Final answer:
The maximum wavelength of light for which a carbon-carbon single bond could be broken by absorbing a single photon is approximately 1.9 nm.
Step-by-step explanation:
To calculate the maximum wavelength of light for which a carbon-carbon single bond could be broken by absorbing a single photon, we need to use the energy required to break the bond. According to the information given, it takes 348 kJ/mol to break a carbon-carbon single bond. We can use this information to calculate the maximum wavelength.
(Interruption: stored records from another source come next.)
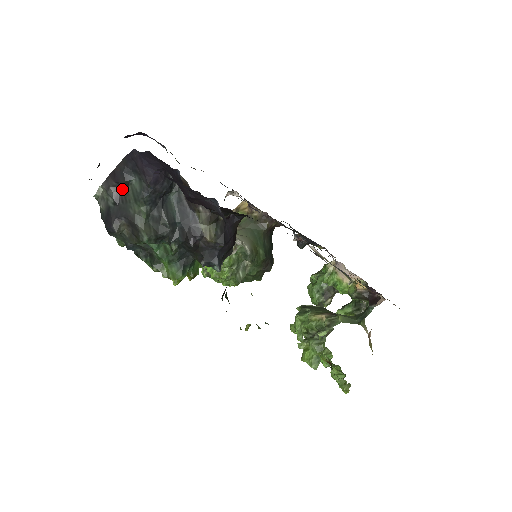
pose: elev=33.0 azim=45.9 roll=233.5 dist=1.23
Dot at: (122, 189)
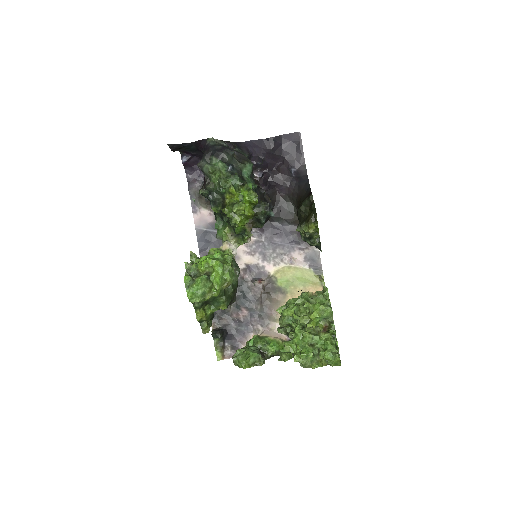
Dot at: (230, 147)
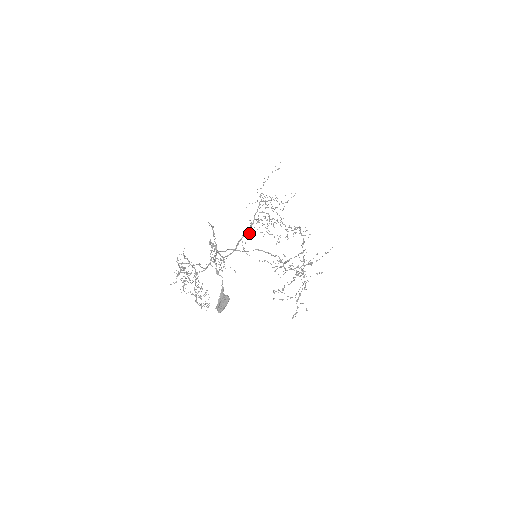
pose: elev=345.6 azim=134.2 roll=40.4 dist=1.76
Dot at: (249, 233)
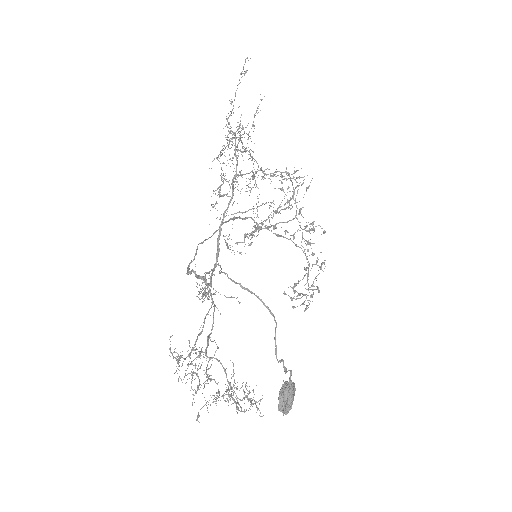
Dot at: (228, 215)
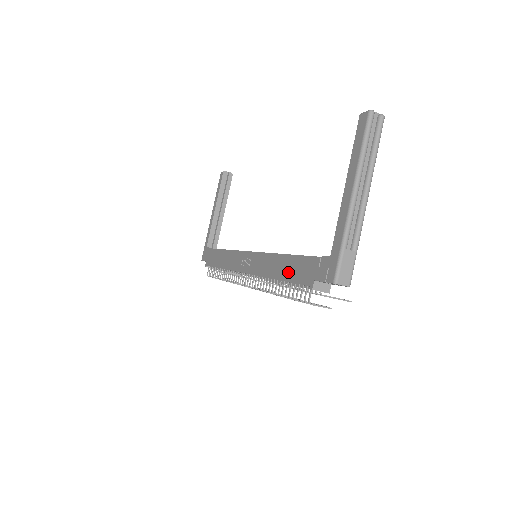
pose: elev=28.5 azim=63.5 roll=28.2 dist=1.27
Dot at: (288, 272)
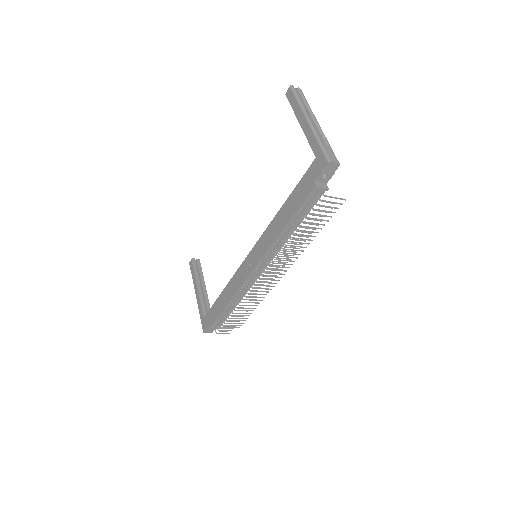
Dot at: (291, 209)
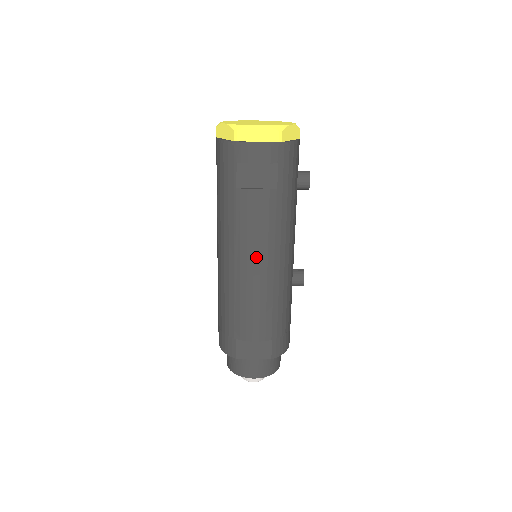
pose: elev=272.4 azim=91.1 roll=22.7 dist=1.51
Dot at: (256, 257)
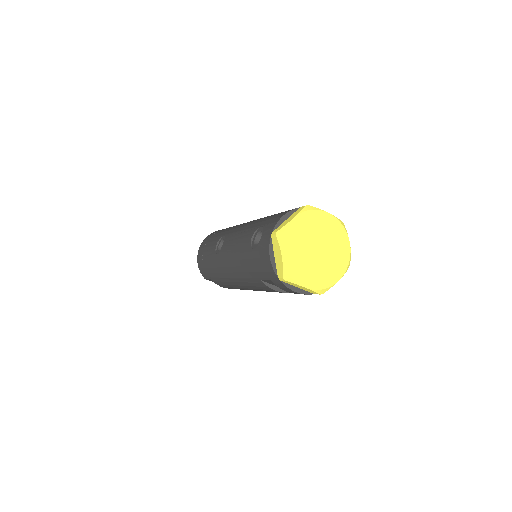
Dot at: (250, 289)
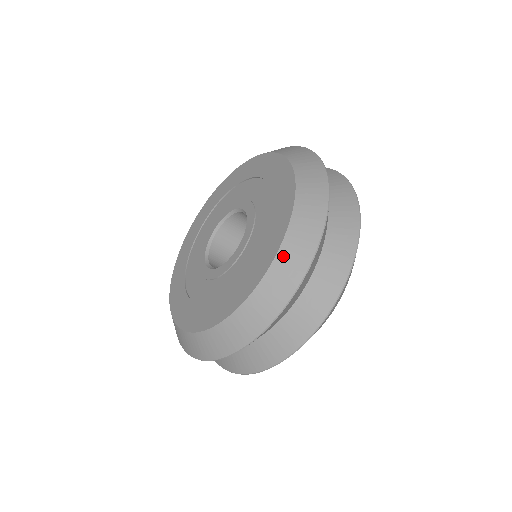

To do this, we can use the equation:
energy = (hc) / wavelength
Where:
- energy is the energy required to break the bond, which is 348 kJ/mol
- h is Planck's constant, which is approximately 6.626 × 10^(-34) J·s
- c is the speed of light, which is approximately 3 × 10^8 m/s
- wavelength is the maximum wavelength we want to calculate
First, we need to convert the energy to joules. Since 1 kJ = 1000 J, we have:
energy = 348 kJ/mol * (1000 J/1 kJ) = 348,000 J/mol
Next, we can rearrange the equation to solve for the wavelength:
wavelength = (hc) / energy
Plugging in the values:
wavelength = (6.626 × 10^(-34) J·s * 3 × 10^8 m/s) / 348,000 J/mol
Simplifying:
wavelength ≈ 1.9 × 10^(-9) m
So, the maximum wavelength of light for which a carbon-carbon single bond could be broken by absorbing a single photon is approximately 1.9 nm.